- Theatrical poster of the film
- Directed by: Gunjal
- Written by: Kabil Amrutsari
- Screenplay by: Gunjal
- Story by: Chaturbhuj Doshi
- Produced by: J. L. Sharma R. B. Haldia
- Starring: Sumitra Devi Paro Devi Ulhas Kamal Mehra Rajen Haksar Ramesh
- Cinematography: L. C. Kapoor
- Edited by: Baburao Barodekar
- Music by: Sonik Hansraj Behl
- Release date: 1952;
- Country: India
- Language: Hindi

= Mamta (1952 film) =

Mamta is a 1952 Bollywood film directed by Dada Gunjal. It was produced by J. L. Sharma and R. D. Haldia. L. C. Kapoor was the cinematographer of the film. The story of the film was written by Chaturbhuj Doshi, while the dialogues were written by Kabil Amrutsari. It stars Sumitra Devi as the protagonist.

Most of the songs of the film were composed by Sonik, with lyrics penned by Shyam Hindi, Verma Malik, Shevan Rizvi and Moti B. A. The film created ripples in media due to its theme of single motherhood and failed to impress at the box office.

== Plot ==
Vanmala nourishes an unrequited love for Vinod who harbours an unspoken love for his friend Aruna, mistakenly believing that she feels the same about him, while Aruna is in love with Arvind, a poet who lives on the outskirts of the town.

The parents of Vinod and Aruna, unperceptive of the intricacies of their children's feelings, decide to settle their engagement which is announced at Aruna's birthday party, where Arvind is also present. The announcement hurts Arvind's feelings, leading him to walk out of the party. Aruna runs after him to convince him that she was unaware of the engagement. Unbeknownst to Aruna's parents, she marries him in a nearby temple. When Vinod discovers the marriage between Arvind and Aruna, he feels devastated. However, on Aruna's insistence he marries Vanmala, resulting in a dissatisfactory conjugal life.

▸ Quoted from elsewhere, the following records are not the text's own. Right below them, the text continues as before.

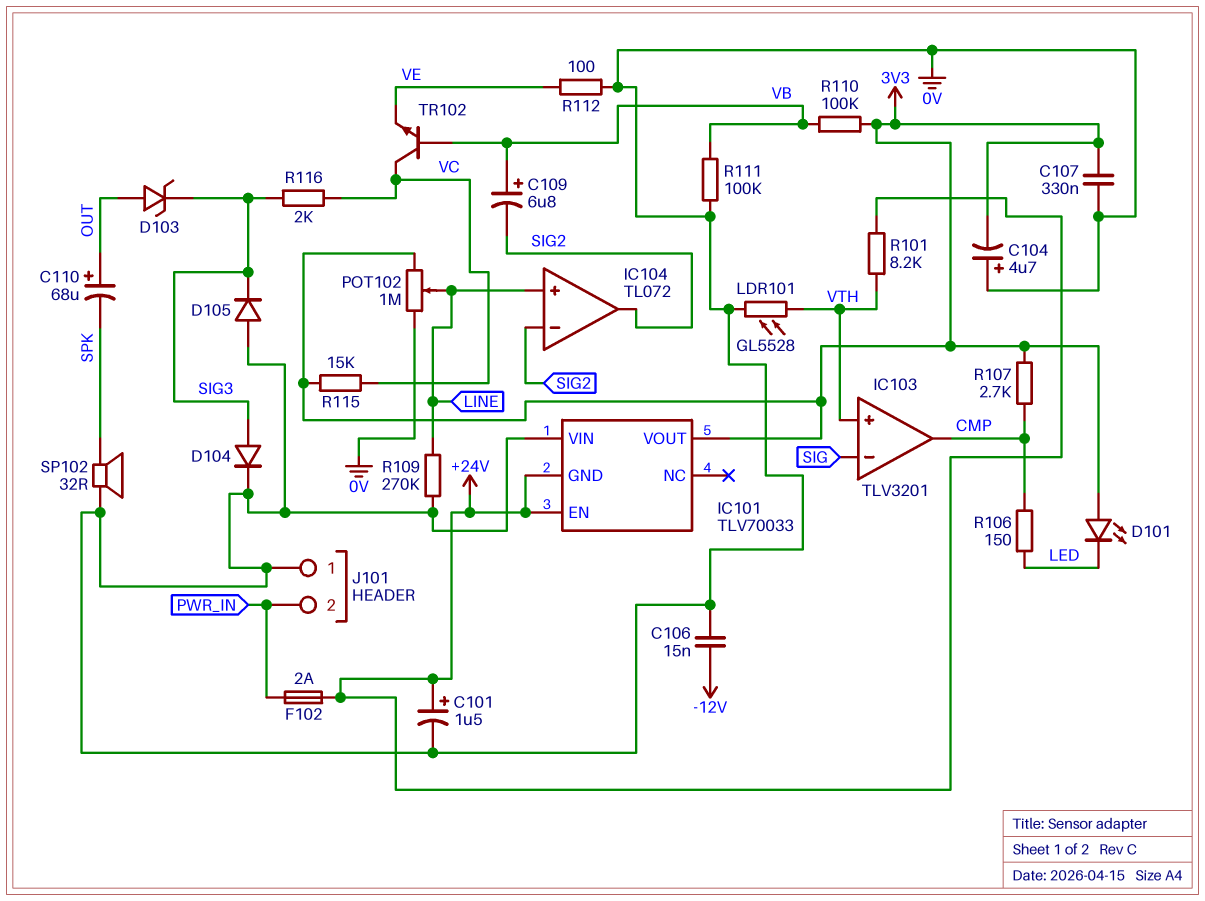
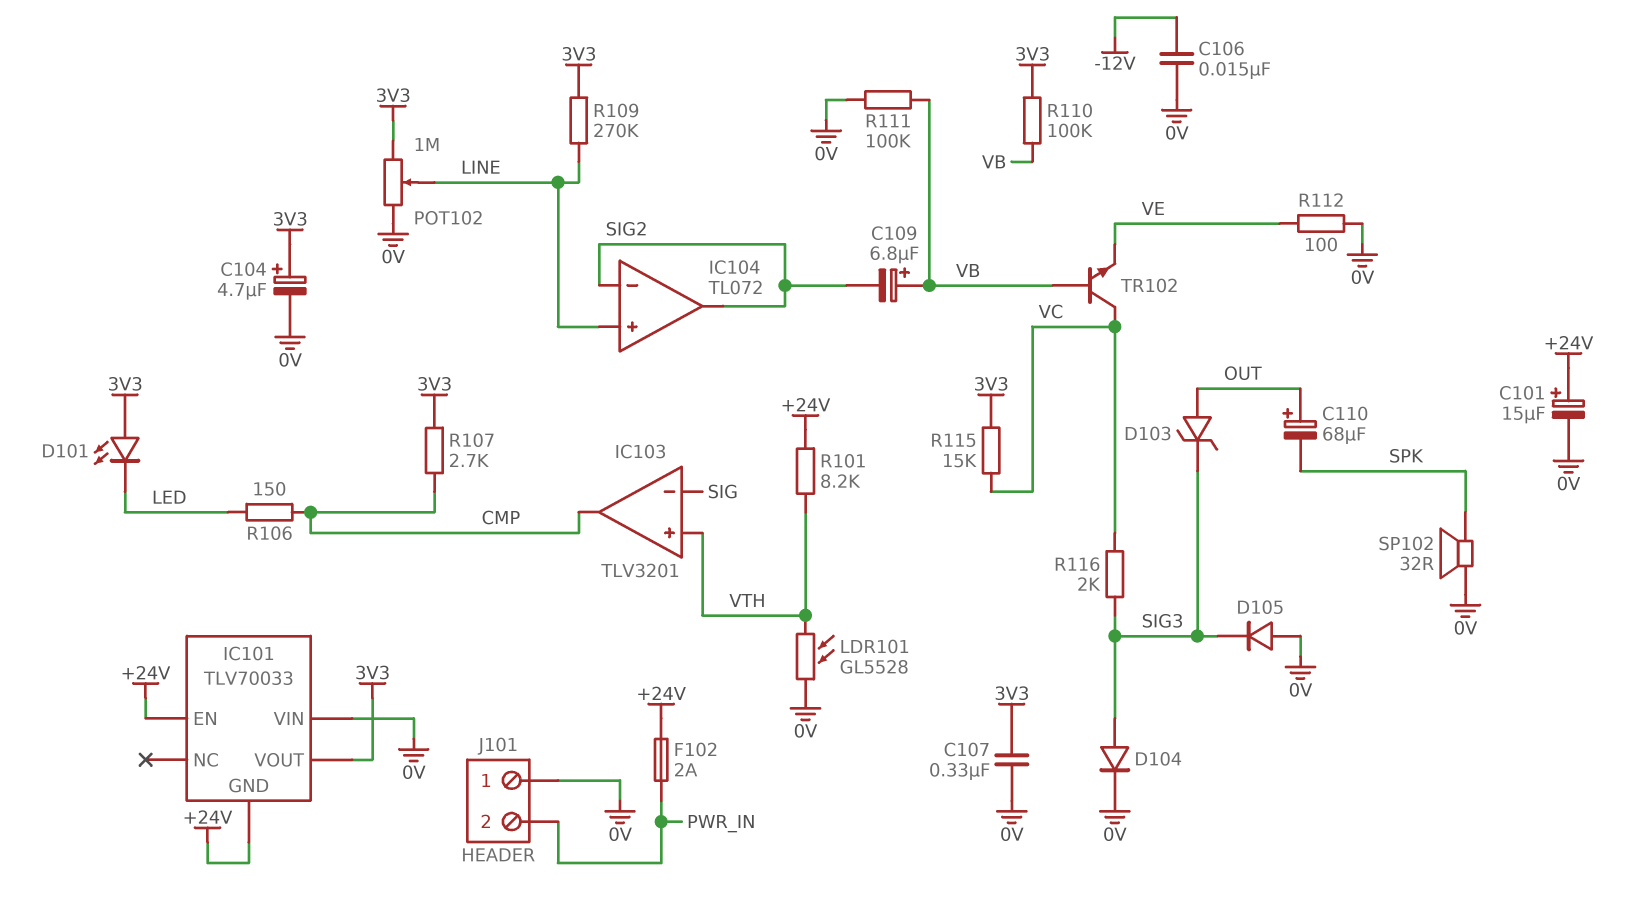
C101: 1.5uF (plus +24V, minus 0V) -> 15uF (plus +24V, minus 0V)
C104: 4.7uF (plus 0V, minus 3V3) -> 4.7uF (plus 3V3, minus 0V)
R109: 270k (0V, LINE) -> 270k (3V3, LINE)

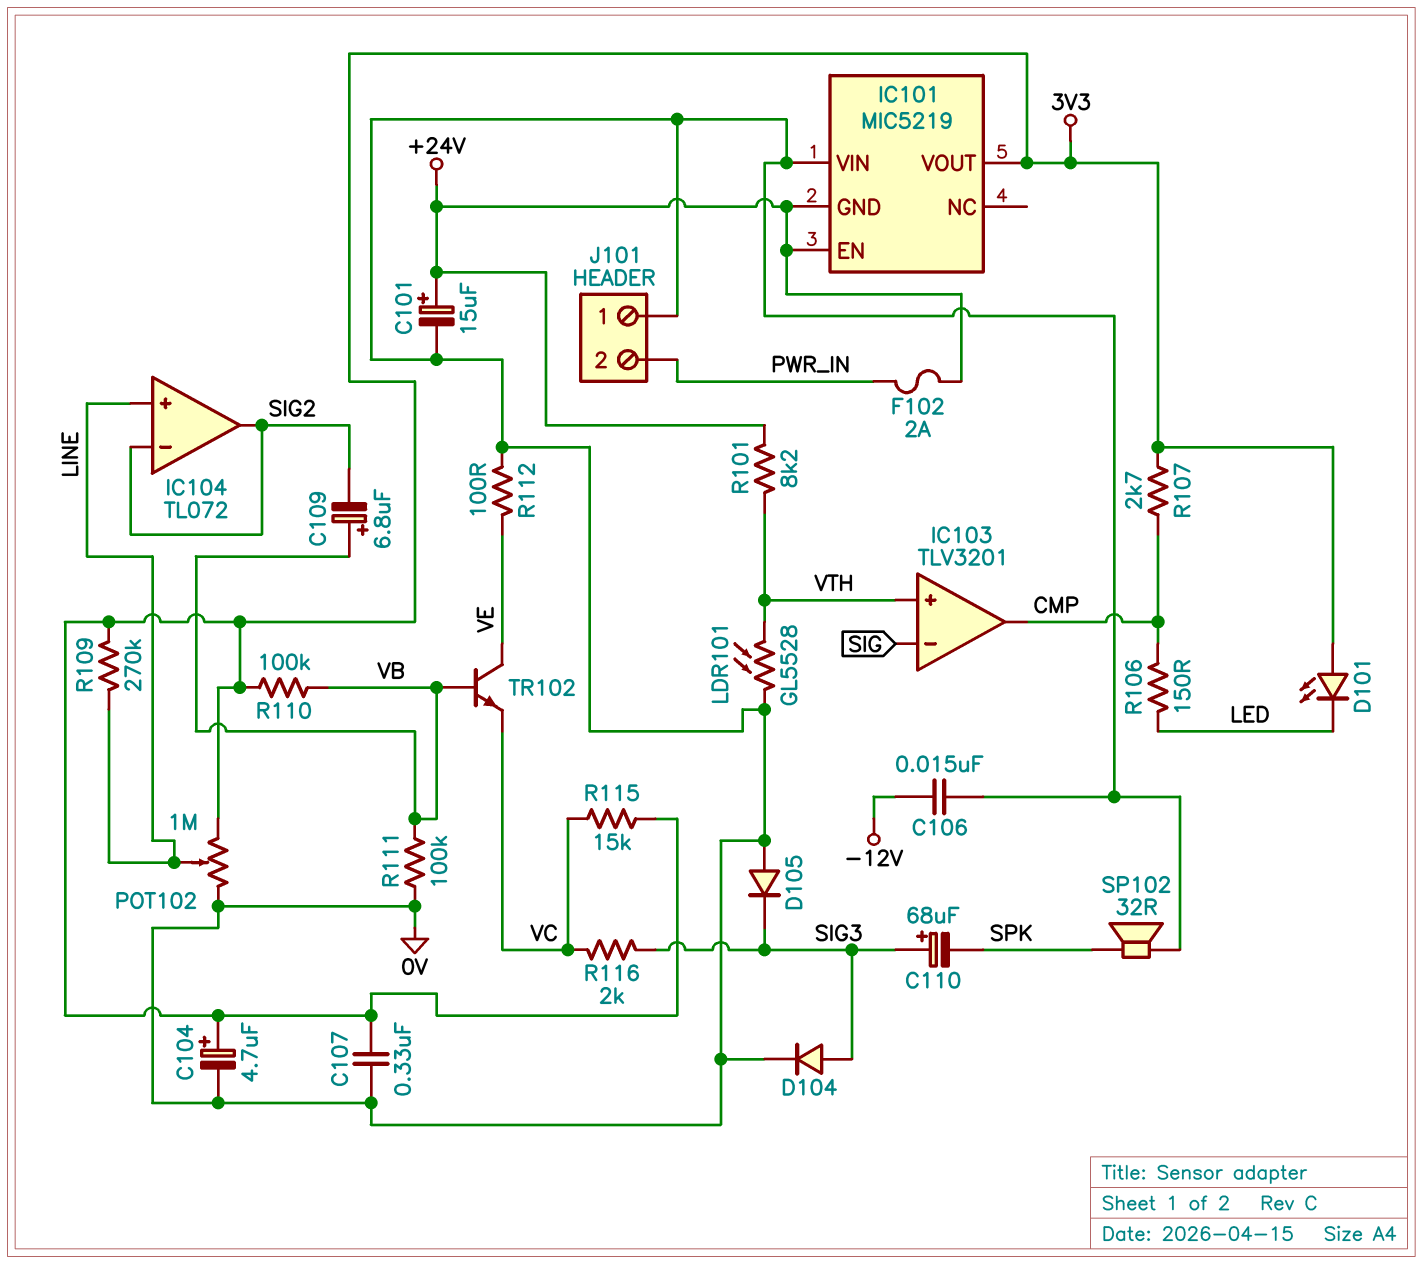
C110: 68uF (plus OUT, minus SPK) -> 68uF (plus SIG3, minus SPK)
D103: zener (A OUT, K SIG3) -> none
IC101: TLV70033 -> MIC5219
TR102: NPN (B VB, C VC, E VE) -> NPN (B VB, C VE, E VC)

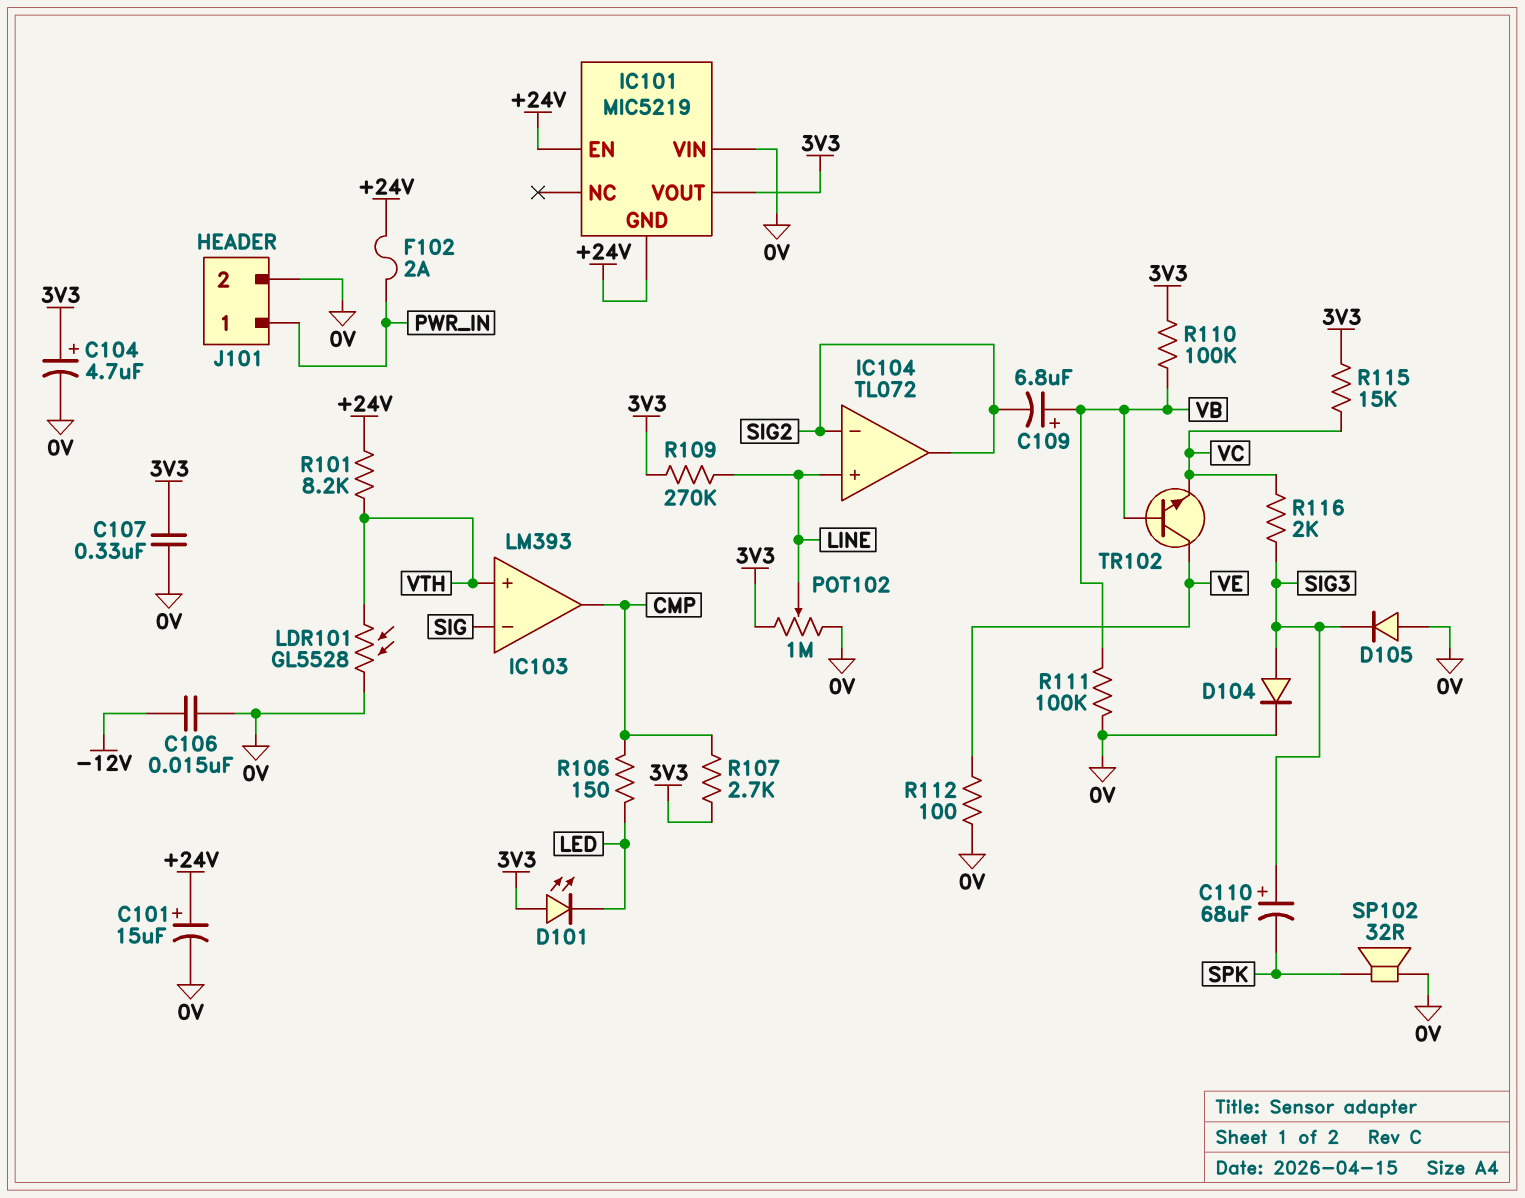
IC103: TLV3201 -> LM393
J101 pin 1: 0V -> PWR_IN
J101 pin 2: PWR_IN -> 0V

Arvind's career takes off, and he is invited to the All India Maha Kavi-Sammelan in Delhi, where he wins the title of "Maha-Kavi." Unfortunately, on his way back home, Arvind dies in a train accident. Afterwards, Aruna gives birth to a baby boy, while Vanmala gives birth to a stillborn. Unbeknownst to them, Aruna's infant is swapped with Vanmala's stillborn, and the latter takes the baby to be her own son. When Aruna discovers the truth, it is too late to reclaim her child. However, she endeavours to win her child back.

== Cast ==
- Sumitra Devi as Aruna
- Ulhas
- Mirza Musharraf
- Rajan Haksar
- Kamal Mehra
- Chitralekha
- Bhagwandas
- Rajni
- Shantabai
- Sadiq
- Kaabil Amrutsari
- Baby Salma
- Master Raja
- G. P. Srivastava
- Paro Devi
- Ramesh
- Sheila

==Crew==
| Designation | Name |
| Director | Gunjal |
| Producer | J. L. Sharma R. B. Haldia |
| Writer | Chaturbhuj Doshi |
| Screenplay writer | Gunjal |
| Dialogue writer | Kabil Amrutsari |
| Music composer | Sonik Hansraj Behl |
| Cinematographer | Reddy Brothers L. C. Kapoor |
| Editor | Baburao Barodekar |
| Audiography | Shanti Swroop |
| Art director | Yusuf Dhala |

==Soundtrack==
| Songs | Singers |
| "O Sitamgar Aasman Jau Kaha" | Mubarak Begum |
| "Sitaro Haso Na Meri Bebasi Par" | Geeta Dutt |
| "Ha Bhor Bhayi Ek Pari Gagan Se Utri" | Mukesh |
| "Sheeshe Me Do Tasvire" | Sulochana Kadam |
| "Tera Mera Mera Tera Pyar Ho Pyari" | Mohammad Rafi Sulochana Kadam |
| "Teri Kali Kali Ankhiya Kanhaiya" | Geeta Dutt |
| "Mai Samajh Gayi" | Premlata Mubarak Begum |
| "Roop Ki Rani Aaja" | Shyam Kumar |

==Reception==
The film was critically applauded. Sumitra Devi was critically appreciated for her role. Filmzack wrote, "She manipulated all her magnificent characteristics to vivify her role; her calmness, her softness, pain and pang and all were infused into one." The film failed to achieve favour at the box office.